Hacker News new | ask | show | jobs
by HeroicKatora 650 days ago
I couldn't quite replicate those numbers (rustc 1.78, gcc 14, g++ 14) with a recent state. On my machine (Ryzen 9 7900X, LVM on NVMe) it's rustc 60-80ms, gcc 20-30ms and tcc in 2ms. Intererestingly, g++ is still 200ms on that machine. Activating time and the builtin time-passes in rustc here's also an interesting observation: rustc spends 47ms of its time in sys and 23ms in user compared to <3ms for both C variants. It counts its own time as 50ms instead for some reason, not sure what it is subtracting here. Also looking at individual passes of the compiler (rustc +nightly -C opt-level=1 -Z time-passes gcd.rs) reveals it spends 33ms linking, 16ms in LLVM and only a negligible time in what you'd consider compiling.
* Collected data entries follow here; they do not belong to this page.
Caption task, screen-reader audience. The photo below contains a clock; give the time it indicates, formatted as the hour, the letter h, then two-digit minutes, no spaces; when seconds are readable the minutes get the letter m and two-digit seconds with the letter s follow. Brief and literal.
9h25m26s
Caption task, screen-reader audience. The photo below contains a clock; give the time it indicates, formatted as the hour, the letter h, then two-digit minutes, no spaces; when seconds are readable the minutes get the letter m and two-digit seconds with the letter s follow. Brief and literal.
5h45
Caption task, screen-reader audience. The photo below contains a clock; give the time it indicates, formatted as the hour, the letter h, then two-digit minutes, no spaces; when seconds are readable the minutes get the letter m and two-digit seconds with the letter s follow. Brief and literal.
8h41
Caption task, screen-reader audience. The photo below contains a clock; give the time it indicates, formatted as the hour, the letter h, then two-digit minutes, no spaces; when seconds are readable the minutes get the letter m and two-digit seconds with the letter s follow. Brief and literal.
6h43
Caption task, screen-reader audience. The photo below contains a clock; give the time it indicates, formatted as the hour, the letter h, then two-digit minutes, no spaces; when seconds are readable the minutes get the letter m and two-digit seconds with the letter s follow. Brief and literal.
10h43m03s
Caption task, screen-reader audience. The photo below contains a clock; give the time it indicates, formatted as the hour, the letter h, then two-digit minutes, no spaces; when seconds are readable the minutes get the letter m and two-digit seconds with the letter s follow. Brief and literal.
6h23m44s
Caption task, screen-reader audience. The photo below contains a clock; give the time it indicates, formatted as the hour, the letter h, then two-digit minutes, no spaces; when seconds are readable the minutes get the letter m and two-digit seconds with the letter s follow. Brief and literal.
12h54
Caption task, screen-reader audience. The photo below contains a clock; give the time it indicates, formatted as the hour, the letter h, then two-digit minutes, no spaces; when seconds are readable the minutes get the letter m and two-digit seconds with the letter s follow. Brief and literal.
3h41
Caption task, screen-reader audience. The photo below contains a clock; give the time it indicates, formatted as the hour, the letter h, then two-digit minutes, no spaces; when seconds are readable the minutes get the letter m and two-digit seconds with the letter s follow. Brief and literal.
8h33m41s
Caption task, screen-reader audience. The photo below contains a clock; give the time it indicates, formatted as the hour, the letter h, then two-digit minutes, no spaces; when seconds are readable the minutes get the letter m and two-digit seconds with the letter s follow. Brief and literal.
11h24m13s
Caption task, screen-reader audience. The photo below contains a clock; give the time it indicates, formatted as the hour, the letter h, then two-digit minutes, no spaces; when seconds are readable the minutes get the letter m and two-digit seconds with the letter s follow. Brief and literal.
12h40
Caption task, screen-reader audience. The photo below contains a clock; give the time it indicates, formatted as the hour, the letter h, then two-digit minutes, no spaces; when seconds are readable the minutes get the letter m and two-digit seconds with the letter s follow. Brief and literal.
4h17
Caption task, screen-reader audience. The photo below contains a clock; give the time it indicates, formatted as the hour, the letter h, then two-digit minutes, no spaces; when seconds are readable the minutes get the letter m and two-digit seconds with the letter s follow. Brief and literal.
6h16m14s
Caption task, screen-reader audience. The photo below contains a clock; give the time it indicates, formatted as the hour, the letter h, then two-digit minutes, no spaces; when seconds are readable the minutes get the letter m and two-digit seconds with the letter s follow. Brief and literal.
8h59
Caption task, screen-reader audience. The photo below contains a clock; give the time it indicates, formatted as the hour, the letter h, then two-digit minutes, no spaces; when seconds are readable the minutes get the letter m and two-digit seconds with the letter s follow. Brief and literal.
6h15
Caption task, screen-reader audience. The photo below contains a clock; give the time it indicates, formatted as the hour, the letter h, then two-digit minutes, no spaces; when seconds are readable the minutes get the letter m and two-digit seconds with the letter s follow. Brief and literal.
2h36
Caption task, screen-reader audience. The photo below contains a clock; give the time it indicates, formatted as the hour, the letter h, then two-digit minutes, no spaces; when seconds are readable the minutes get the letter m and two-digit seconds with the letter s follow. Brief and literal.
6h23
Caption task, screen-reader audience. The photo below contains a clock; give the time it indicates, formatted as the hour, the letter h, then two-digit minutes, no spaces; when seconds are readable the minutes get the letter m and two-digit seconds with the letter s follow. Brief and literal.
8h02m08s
I think the test is uultimately non-sensical for the question being posed here. It doesn't reveal anything insightful about scaling to real world program sizes, either. The time of rustc is dominated by the platform linker anyways. Sure, one might argue that this points out Rust as relying too much on the linker and creating too many unused symbols. But the question of whether this is caused by the language and in particular its syntactical choices .. should at that point be answered with probably not. It's not a benchmark you want to compare by percentage speedups anyways since it's probably dominated by constant time costs for any of the batteries included standard library languages compared to C.

1 comments

thank you very much for the failed replication!

it's interesting, my machine is fairly similar—ryzen 5 3500u, rustc 1.63.0, luks on nvme. is it possible that rustc has gotten much faster since 1.63?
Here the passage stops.